One of the more recent Nintendo flops was the ill-fated successor to the ultra-popular Wii, the Wii U. The Wii U sadly flopped when it was released in 2012, but it certainly wasn't the fate Nintendo had initially expected for the console. Releasing to little fanfare, the Wii U tried to take all the success the Wii experienced and amplify a few core features that fans loved. 


Instead of motion controllers, the system was controlled with a tablet. In addition, the Wii U also sported some technical updates, including added graphical power and a then-impressive HD display. Unfortunately, while these ideas sounded good on paper, they didn't land the mark. As Chris Kohler (via Wired) put it, "Wii U has staked out a weird middle ground that nobody seems to be standing on. On one flank it has the high-end videogame consoles, which are actually not that much more expensive than a Wii U. On the other are tablets and smartphones, which represent a much better value for more casual players. Wii U isn't the perfect fit for anyone who isn't already motivated to buy it because they're fans of specific pieces of Nintendo software."


It would seem like just making a more technically impressive Switch would solve problems, but it'd be far too easy for Nintendo to replicate its mistakes with the Wii U when trying to make the fabled Switch Pro.

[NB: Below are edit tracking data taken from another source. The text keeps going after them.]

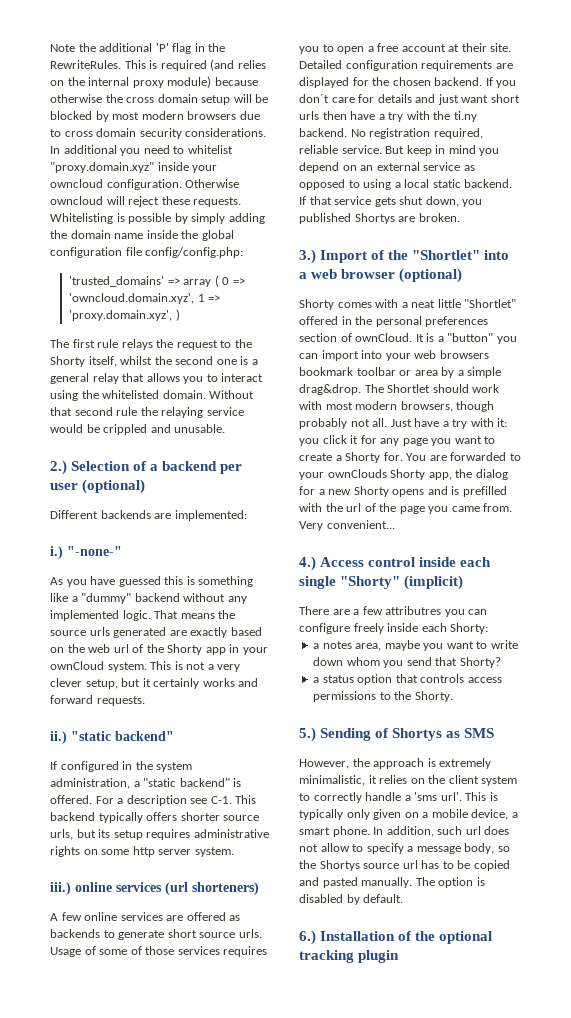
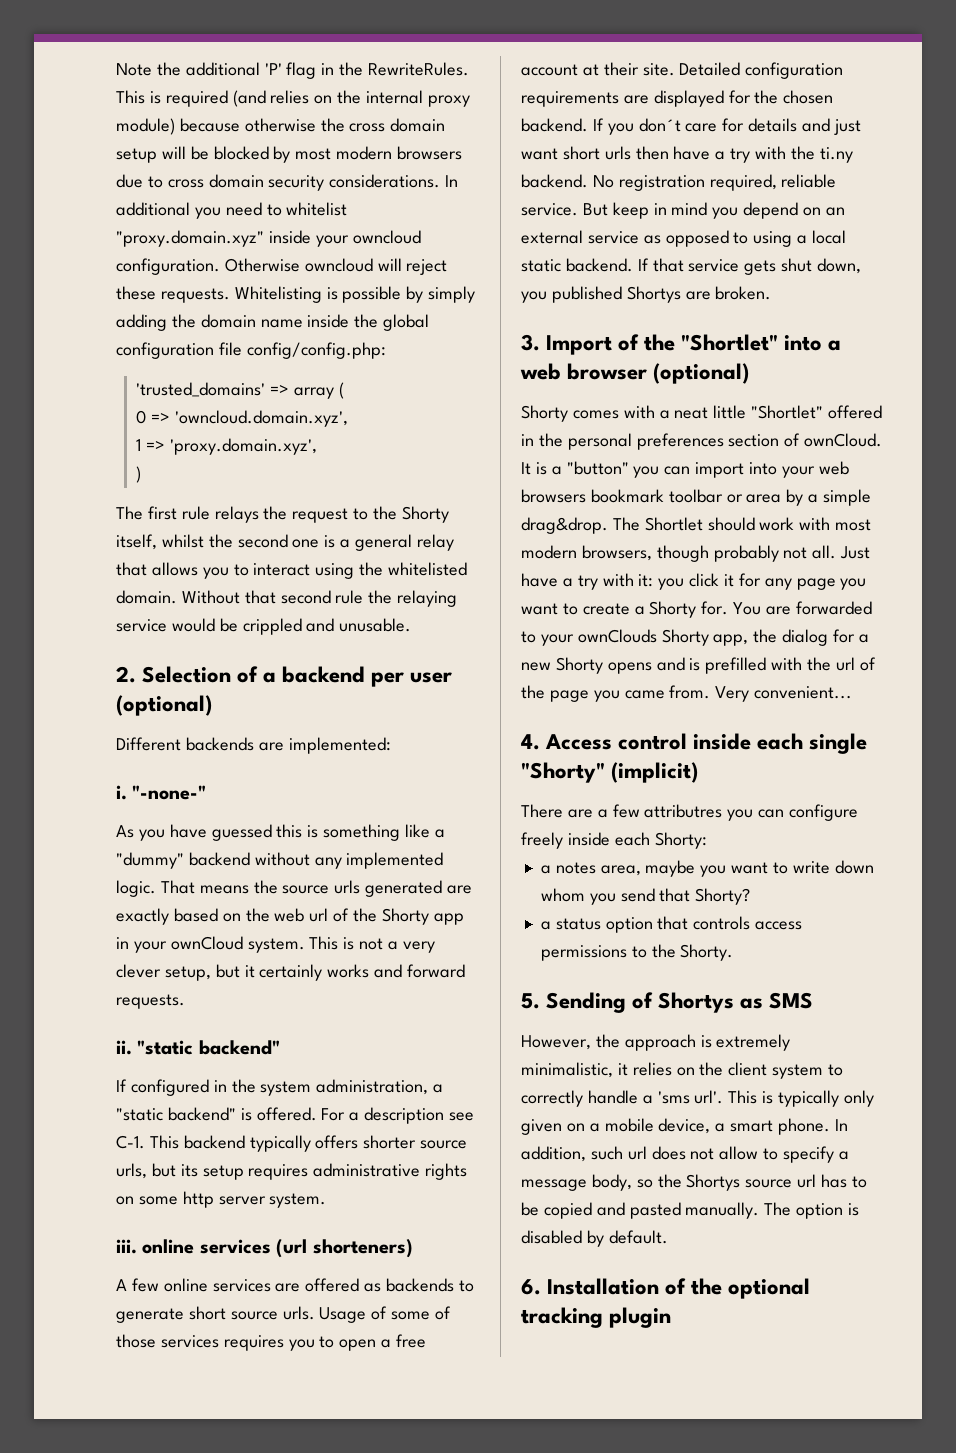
(219, 281) none -> (345, 390) //
(195, 298) none -> (349, 418) //
(173, 315) none -> (318, 446) //
[50,460,67,475] 2.) -> [116,666,136,683] 2.
[50,546,63,559] i.) -> [116,785,127,800] i.
[50,731,67,744] ii.) -> [116,1040,132,1055] ii.
[50,882,71,895] iii.) -> [116,1239,137,1254] iii.
[299,249,316,264] 3.) -> [521,334,540,351] 3.
[299,556,316,571] 4.) -> [521,734,540,750] 4.
[299,727,316,742] 5.) -> [521,993,540,1009] 5.
[299,930,316,945] 6.) -> [521,1279,541,1295] 6.

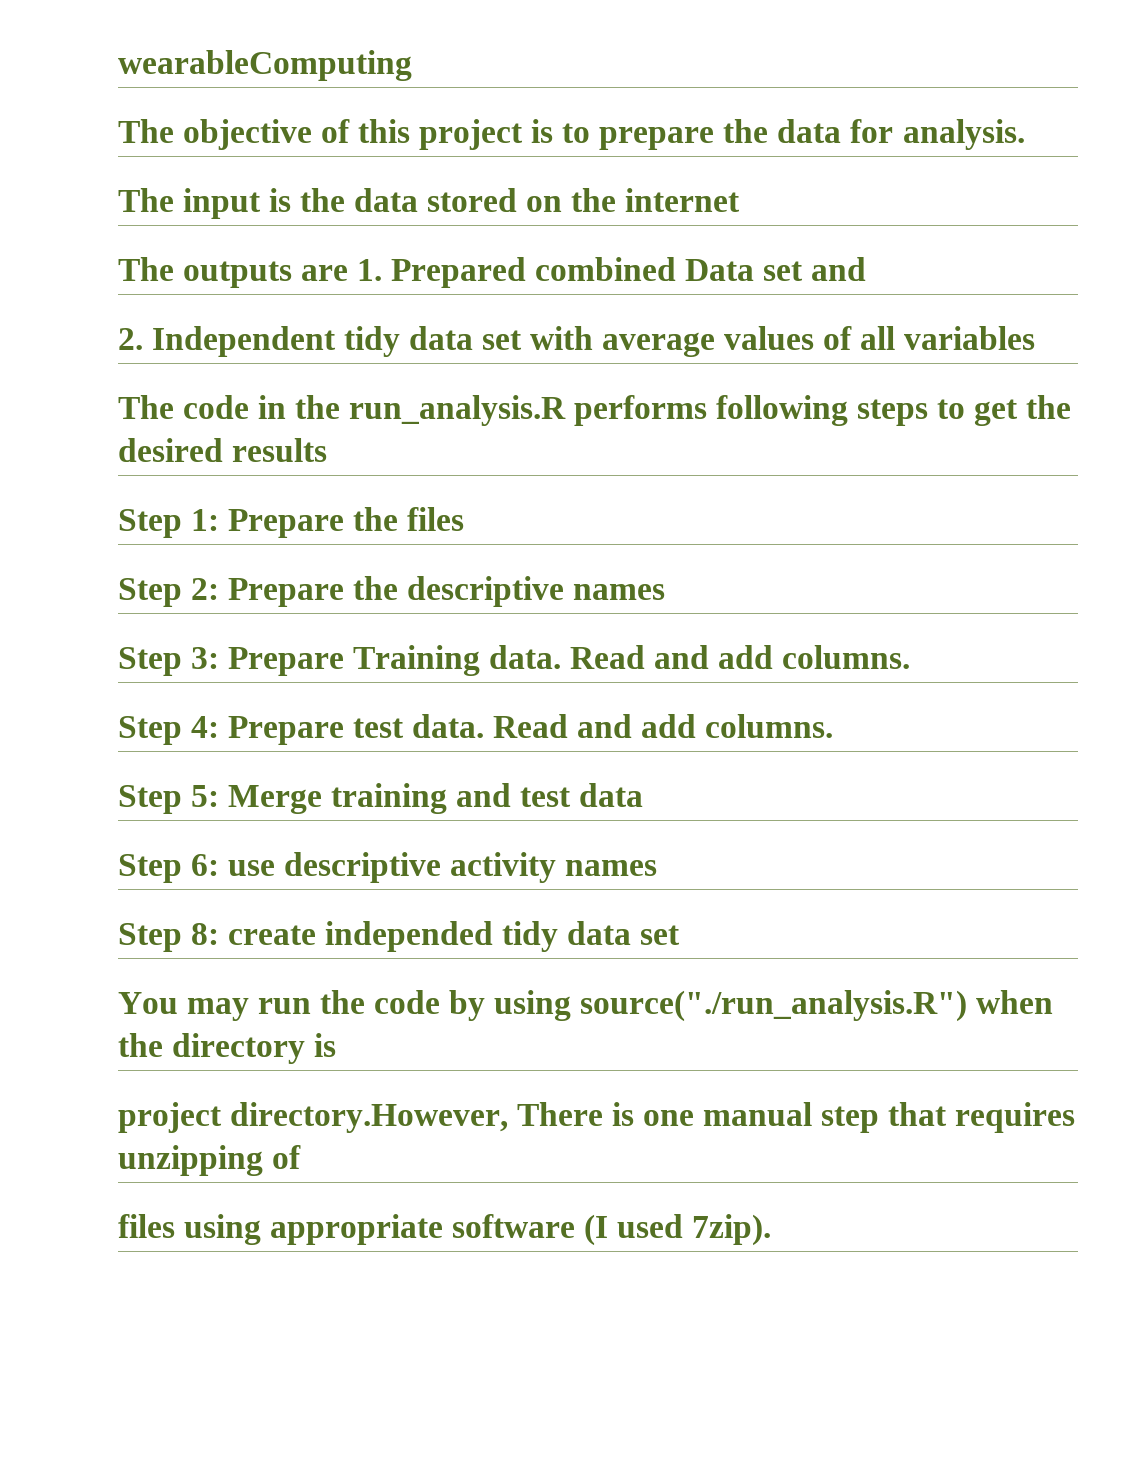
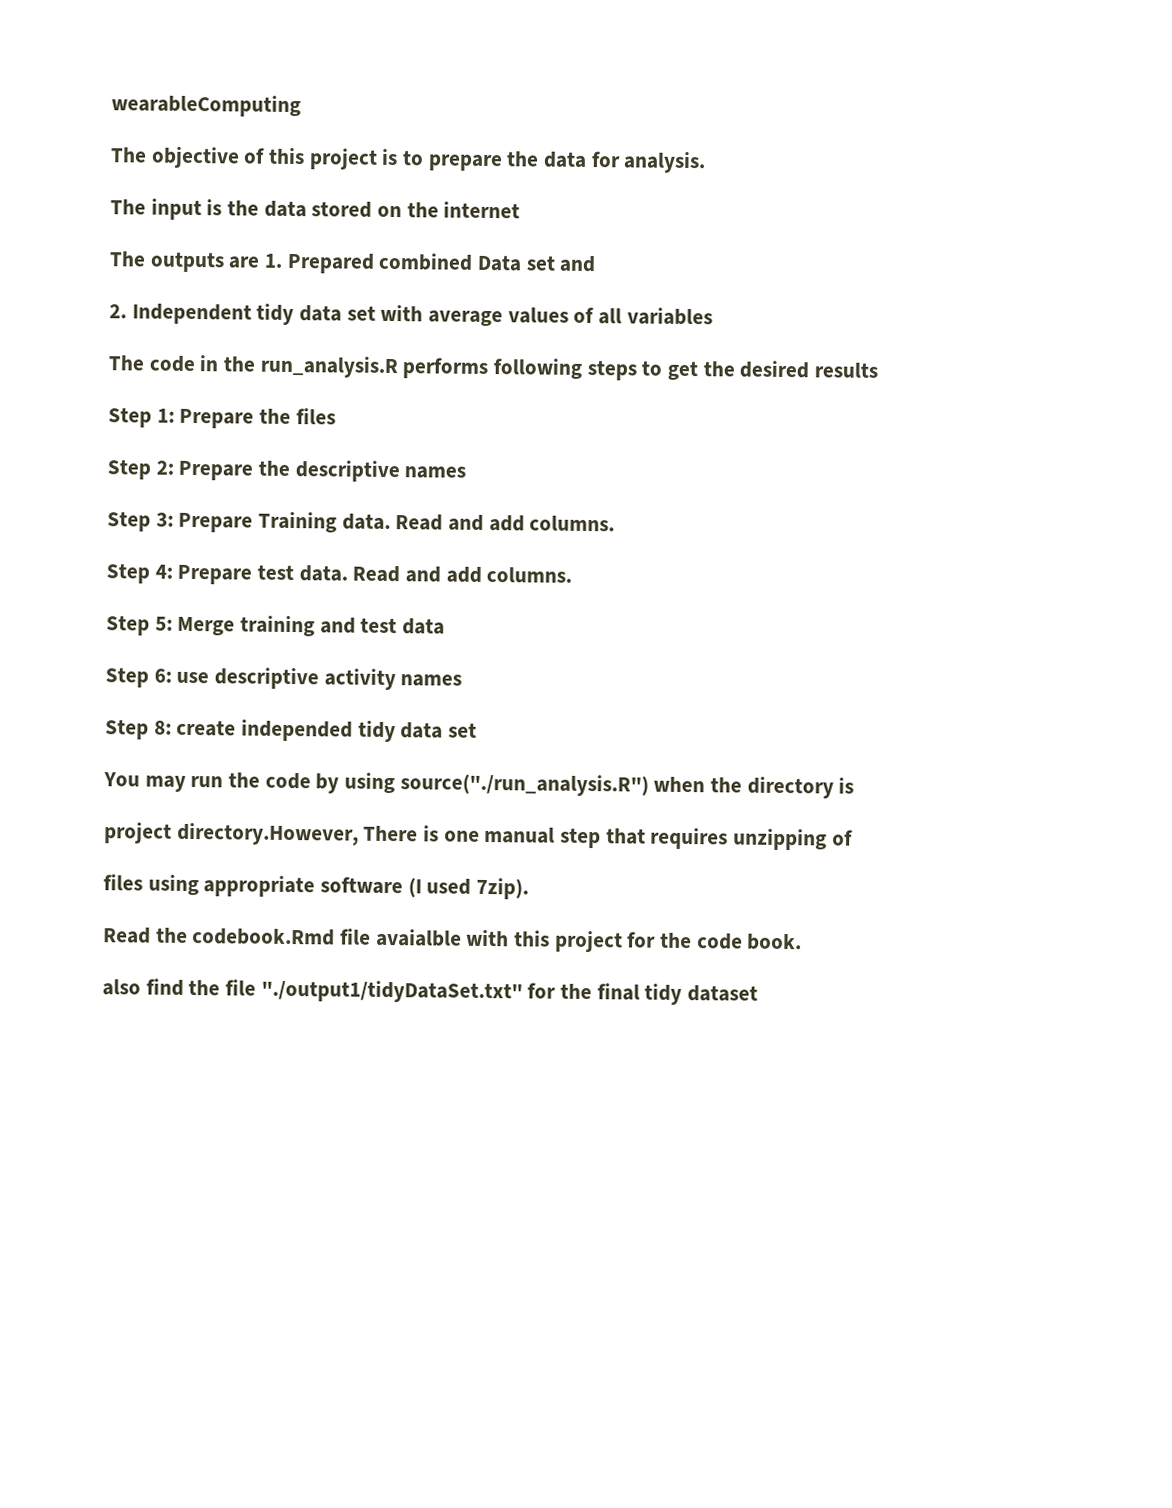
(772, 1230) none -> [103,927,803,953] [102,978,759,1005] // Read the codebook.Rmd file avaialble with this project for the code book. // also find the file "./output1/tidyDataSet.txt" for the final tidy dataset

Analysts Expect A New Nintendo Console In 2024

There's no need for another Switch if analyst predictions hold true, and they've had a pretty good track record so far. During Gameindustry.biz's yearly gaming prediction panel, Amphere analyst Piers Harding-Rolls said, "I'm not expecting a Switch Pro in 2022. We have a next-gen Nintendo console in our forecasts for late 2024, so I'm not convinced a 'Pro' model is going to appear at all." Harding-Rolls doesn't expect a Switch Pro at all, because Nintendo seems to be approaching the point in the Switch's life where the company will begin looking towards what comes next. 


The Switch will be seven years old by 2024, and that's actually over the average amount of time between Nintendo's previous console launches (per Business Insider). Given the history of when Nintendo announces new consoles, alongside the impressive track record of correct predictions made by Harding-Rolls, it's safe to say that players only have to wait a couple more years at most before Nintendo's ready to show off its next big thing.

While players may have been upset as the years have gone on with no definitive signs of a Switch Pro, it's probably for the better. Persistent Joy-Con issues, the ramifications of juggling two versions of the same console, and other logistical issues could haunt a Switch Pro model and potential do more harm than good. The best case scenario might just be for Nintendo to learn form its recent successes and turn it into something new that players will fall in love with.